Recommended approach for low priority CPU and I/O intensive LXD operations

Hello,

We encountering various I/O and CPU bottleneck on multiple LXD bare metal servers running production containers. We have linked the I/O spikes to the backup routines that perform snapshots and exports of containers to be replicated on a storage NAS. The issue is that the LXD processes of “publishing” and “exporting” a snapshot seem to hog the disk and compete with the services running inside the containers for disk access. As a result we experience production downtimes during the backup slots.

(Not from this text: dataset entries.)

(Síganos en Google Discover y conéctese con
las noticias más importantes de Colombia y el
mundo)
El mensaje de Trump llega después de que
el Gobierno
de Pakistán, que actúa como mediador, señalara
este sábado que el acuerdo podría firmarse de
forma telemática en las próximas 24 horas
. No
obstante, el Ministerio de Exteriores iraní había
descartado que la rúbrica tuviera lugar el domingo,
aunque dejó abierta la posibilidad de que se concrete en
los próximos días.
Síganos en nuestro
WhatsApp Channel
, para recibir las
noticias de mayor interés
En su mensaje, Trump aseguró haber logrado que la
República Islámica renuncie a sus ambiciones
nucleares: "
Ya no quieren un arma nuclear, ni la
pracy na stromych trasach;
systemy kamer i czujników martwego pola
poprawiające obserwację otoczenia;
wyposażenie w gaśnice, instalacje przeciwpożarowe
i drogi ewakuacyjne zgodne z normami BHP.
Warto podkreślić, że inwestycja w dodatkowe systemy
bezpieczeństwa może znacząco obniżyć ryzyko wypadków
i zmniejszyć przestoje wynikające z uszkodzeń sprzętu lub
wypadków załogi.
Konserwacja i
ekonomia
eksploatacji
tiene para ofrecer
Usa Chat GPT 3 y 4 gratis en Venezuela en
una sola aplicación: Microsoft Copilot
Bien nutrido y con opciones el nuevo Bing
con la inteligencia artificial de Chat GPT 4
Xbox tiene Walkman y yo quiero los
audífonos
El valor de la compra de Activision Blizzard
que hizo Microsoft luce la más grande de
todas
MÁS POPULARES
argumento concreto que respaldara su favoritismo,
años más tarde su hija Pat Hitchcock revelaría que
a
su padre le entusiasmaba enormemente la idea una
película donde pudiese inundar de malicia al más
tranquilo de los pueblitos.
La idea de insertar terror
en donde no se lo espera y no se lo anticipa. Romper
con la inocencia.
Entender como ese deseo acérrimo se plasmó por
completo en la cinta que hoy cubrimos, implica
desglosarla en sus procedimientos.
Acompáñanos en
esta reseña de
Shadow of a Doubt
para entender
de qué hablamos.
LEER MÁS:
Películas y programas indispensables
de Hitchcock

Our tests to “renice” and “ionice” the backup processes in order to deprioritise them have failed. I suspect this is because both “lxc publish” and “lxc image export” commands are the client part of the deal and that setting a nice priority for them have no impact over the server side of LXD which actually perform the publication and export using its default “high” priority, which provokes the bottleneck.

I am not in favor of playing with nice and ionice over the LXD daemon as this will impact the whole system besides the backup operations.

What would be the recommendation to deprioritise (in terms of CPU and I/O) a specific set of instructions performed by the LXD server?

Best,
Amaury

Re-nicing the LXD process itself should actually be fine, in that it won’t affect the container performance since once those are running, LXD doesn’t do anything to them anymore.

There’s not a whole lot of options right now to tweak things like snapshots and publishing and it will mostly depend on the filesystem you use and potentially the compression algorithm in use too.

If using btrfs, zfs, lvm or ceph, snapshots should be extremely cheap as far as I/O. For the dir backend, that’s a big issue as a full rsync needs to happen, but in such cases, we do have a property to tweak that behavior with rsync.bwlimit which will let you cap rsync’s I/O.

Publishing is likely the problematic operation though as that needs to make a full tarball our of your snapshot and then compress it. If you were running into CPU issues, I’d say to tweak images.compression_algorithm to use something less CPU intensive (possibly even “none”). But we don’t really have anything like that for the tarball creation process itself and as it happens using Go’s implementation of tar (in-process), we don’t even have a subprocess that we can nice appropriately.